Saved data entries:
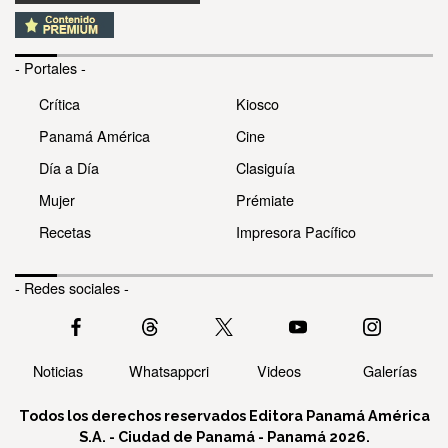
- Portales -
Crítica
Kiosco
Panamá América
Cine
Día a Día
Clasiguía
Mujer
Prémiate
Recetas
Impresora Pacífico
- Redes sociales -
Noticias
Whatsappcri
Videos
Galerías
Todos los derechos reservados Editora Panamá América
S.A. - Ciudad de Panamá - Panamá 2026.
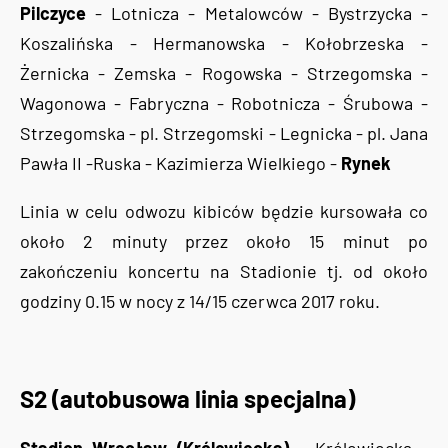
Pilczyce
- Lotnicza - Metalowców - Bystrzycka -
Koszalińska - Hermanowska - Kołobrzeska -
Żernicka - Zemska - Rogowska - Strzegomska -
Wagonowa - Fabryczna - Robotnicza - Śrubowa -
Strzegomska - pl. Strzegomski - Legnicka - pl. Jana
Pawła II -Ruska - Kazimierza Wielkiego -
Rynek
Linia w celu odwozu kibiców będzie kursowała co
około 2 minuty przez około 15 minut po
zakończeniu koncertu na Stadionie tj. od około
godziny 0.15 w nocy z 14/15 czerwca 2017 roku.
S2 (autobusowa linia specjalna)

What this task involves - Retype the text of both entries above line for line, keeping every word, mark, and line break unchanged, and leave the picture markers out of your answer.

Worked solution -
- Portales -
Crítica
Kiosco
Panamá América
Cine
Día a Día
Clasiguía
Mujer
Prémiate
Recetas
Impresora Pacífico
- Redes sociales -
Noticias
Whatsappcri
Videos
Galerías
Todos los derechos reservados Editora Panamá América
S.A. - Ciudad de Panamá - Panamá 2026.
Pilczyce
- Lotnicza - Metalowców - Bystrzycka -
Koszalińska - Hermanowska - Kołobrzeska -
Żernicka - Zemska - Rogowska - Strzegomska -
Wagonowa - Fabryczna - Robotnicza - Śrubowa -
Strzegomska - pl. Strzegomski - Legnicka - pl. Jana
Pawła II -Ruska - Kazimierza Wielkiego -
Rynek
Linia w celu odwozu kibiców będzie kursowała co
około 2 minuty przez około 15 minut po
zakończeniu koncertu na Stadionie tj. od około
godziny 0.15 w nocy z 14/15 czerwca 2017 roku.
S2 (autobusowa linia specjalna)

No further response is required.